Perhaps if they stopped serving alcohol 30 minutes before kick-off, that might get people into their seats in time?
n I didn’t watch the England game as I was at Woodside Road for the re-arranged Rebels versus Dorking Wanderers game that was previously abandoned earlier in the season due to floodlight failure.
As a result of footballing protocol and naturally also out of respect to the supporters, Worthing operated an admission policy of free entry to any of the 165 who attended the previous game and then everyone else could make a donation, rather than pay the standard admission charges.
In the absence of our hard-working match secretary, Charlie Silver-Burr, I had to present the team sheet to the referee and, once I’d done that, I went and worked on the gate.

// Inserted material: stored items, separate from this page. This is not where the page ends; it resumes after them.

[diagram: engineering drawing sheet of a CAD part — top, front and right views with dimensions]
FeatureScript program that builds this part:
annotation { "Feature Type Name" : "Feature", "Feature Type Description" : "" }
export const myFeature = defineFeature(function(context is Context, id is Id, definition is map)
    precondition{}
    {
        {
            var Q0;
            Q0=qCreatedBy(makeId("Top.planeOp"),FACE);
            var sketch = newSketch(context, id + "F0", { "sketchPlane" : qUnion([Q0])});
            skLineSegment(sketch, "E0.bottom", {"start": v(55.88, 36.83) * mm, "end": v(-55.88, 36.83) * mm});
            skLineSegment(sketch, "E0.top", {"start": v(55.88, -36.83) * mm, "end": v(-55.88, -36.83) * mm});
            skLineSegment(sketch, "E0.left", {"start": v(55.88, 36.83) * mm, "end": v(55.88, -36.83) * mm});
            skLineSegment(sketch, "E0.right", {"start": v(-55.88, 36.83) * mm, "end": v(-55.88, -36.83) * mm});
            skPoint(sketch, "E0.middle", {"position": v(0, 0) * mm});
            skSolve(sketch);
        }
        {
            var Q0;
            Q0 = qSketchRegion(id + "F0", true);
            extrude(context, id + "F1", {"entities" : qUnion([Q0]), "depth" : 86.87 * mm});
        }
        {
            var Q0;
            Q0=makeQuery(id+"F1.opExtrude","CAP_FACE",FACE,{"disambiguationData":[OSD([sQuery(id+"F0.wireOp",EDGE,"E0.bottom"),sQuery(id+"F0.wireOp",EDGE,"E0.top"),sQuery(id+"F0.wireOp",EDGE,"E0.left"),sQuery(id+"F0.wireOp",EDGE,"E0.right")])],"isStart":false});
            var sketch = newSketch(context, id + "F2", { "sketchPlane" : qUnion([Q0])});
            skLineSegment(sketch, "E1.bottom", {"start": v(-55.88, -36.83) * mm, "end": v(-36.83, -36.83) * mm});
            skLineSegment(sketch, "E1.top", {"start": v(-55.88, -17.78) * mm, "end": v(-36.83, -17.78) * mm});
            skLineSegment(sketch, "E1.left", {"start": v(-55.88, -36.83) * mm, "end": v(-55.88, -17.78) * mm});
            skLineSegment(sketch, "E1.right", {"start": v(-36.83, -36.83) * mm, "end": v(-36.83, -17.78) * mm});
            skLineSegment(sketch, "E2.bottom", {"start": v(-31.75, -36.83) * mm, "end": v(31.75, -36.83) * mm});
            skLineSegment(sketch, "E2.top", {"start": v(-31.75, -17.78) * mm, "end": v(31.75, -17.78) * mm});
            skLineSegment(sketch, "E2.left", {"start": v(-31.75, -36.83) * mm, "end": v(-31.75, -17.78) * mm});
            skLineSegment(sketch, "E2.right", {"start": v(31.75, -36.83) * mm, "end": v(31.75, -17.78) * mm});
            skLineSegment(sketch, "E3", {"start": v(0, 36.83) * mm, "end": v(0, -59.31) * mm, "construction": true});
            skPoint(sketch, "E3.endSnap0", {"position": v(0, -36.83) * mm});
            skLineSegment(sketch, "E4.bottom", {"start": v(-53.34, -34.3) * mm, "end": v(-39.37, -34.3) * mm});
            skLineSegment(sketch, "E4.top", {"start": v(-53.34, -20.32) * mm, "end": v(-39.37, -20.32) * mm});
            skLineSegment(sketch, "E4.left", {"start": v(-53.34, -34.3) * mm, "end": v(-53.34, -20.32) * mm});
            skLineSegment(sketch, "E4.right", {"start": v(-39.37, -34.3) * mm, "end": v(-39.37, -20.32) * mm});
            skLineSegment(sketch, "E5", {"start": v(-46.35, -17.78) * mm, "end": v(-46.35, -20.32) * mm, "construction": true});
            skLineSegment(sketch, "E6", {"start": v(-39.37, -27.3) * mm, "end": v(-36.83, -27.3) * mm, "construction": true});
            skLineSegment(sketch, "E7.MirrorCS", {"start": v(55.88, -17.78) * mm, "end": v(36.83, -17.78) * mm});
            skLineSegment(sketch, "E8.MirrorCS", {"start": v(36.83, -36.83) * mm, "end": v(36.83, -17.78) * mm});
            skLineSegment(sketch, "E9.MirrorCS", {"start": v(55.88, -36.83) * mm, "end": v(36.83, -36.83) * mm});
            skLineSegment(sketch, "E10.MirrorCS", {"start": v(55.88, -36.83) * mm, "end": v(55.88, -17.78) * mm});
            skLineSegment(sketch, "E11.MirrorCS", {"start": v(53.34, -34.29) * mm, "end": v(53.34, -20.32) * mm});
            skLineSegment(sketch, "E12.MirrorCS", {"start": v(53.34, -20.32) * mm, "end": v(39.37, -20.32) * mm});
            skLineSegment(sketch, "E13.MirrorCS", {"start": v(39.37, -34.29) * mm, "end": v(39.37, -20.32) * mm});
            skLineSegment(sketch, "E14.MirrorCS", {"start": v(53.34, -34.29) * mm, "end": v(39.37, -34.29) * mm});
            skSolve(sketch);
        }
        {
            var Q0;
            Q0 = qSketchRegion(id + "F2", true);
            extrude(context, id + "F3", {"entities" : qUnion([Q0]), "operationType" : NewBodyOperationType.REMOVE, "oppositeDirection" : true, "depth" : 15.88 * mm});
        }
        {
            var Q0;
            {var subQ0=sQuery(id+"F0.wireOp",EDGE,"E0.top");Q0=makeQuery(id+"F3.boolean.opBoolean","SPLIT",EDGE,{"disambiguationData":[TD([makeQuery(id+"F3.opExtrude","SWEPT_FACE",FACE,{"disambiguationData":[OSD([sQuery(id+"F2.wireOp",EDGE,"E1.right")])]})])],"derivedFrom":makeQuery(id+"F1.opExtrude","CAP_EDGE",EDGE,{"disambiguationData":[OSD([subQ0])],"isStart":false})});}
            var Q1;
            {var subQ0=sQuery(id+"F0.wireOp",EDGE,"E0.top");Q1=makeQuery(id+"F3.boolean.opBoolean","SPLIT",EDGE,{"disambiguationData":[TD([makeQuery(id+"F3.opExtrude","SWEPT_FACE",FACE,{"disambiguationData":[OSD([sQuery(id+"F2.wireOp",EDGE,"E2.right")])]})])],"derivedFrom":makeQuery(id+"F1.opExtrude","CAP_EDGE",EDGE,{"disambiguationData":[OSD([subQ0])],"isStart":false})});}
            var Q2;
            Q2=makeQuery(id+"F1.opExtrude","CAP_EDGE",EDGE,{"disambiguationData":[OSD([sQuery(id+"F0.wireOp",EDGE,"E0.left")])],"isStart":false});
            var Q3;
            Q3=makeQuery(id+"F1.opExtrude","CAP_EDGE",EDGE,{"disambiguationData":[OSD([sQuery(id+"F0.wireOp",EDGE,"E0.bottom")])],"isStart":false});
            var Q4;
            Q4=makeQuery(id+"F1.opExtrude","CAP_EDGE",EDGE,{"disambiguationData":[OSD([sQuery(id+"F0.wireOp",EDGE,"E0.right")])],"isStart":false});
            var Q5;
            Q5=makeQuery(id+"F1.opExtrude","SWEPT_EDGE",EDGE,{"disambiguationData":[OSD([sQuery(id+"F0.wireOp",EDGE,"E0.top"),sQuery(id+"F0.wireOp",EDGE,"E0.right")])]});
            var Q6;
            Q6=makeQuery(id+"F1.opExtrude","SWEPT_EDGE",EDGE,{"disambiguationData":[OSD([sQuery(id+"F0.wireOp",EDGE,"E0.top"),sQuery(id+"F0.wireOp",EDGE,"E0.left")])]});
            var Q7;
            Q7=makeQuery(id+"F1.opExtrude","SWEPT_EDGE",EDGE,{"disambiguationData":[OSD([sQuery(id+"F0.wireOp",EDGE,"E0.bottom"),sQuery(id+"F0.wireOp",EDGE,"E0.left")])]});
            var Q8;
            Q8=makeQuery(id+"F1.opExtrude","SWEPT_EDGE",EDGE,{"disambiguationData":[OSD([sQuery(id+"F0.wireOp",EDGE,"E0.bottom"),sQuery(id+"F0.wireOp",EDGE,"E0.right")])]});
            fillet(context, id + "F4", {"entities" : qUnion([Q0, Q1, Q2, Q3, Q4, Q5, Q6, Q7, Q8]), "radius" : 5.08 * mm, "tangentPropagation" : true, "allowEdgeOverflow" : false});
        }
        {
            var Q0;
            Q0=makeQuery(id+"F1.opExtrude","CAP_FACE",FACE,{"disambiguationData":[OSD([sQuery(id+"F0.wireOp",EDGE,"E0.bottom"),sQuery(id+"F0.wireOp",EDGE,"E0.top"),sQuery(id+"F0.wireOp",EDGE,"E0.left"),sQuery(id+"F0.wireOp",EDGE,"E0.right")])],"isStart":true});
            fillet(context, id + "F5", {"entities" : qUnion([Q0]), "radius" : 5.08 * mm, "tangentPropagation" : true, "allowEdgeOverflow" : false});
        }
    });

I always knew, given what they’ve had to put up with over the years, the Worthing faithful were a special breed but I have to say I was overwhelmed by both the honesty but more importantly the generosity of everyone coming through the turnstiles on Tuesday night.
Lots of people who watched the original game insisted on paying again, despite being offered free entry. And the levels of donations were almost on parity with what they would have paid on a normal match day (except for one bloke, in his 20s, who handed over a lone 20p piece!).
Granted the result wasn’t what the Woodside faithful wanted, but a near 300 crowd on a night when the England game was live on TV and the wind was blowing a hoolie, was again testament to the fact that the good times are returning to Worthing FC.
With the Albion on TV live on Sunday at Burnley, hopefully the crowds will return to Woodside again this Saturday as the Rebels entertain fellow promotion candidates Whyteleafe.
And, if fans want the ultimate double header football fix, they can get to the ground early as the 12.45pm lunchtime Premier League clash between Watford and Manchester United is on BT Sports in the bar.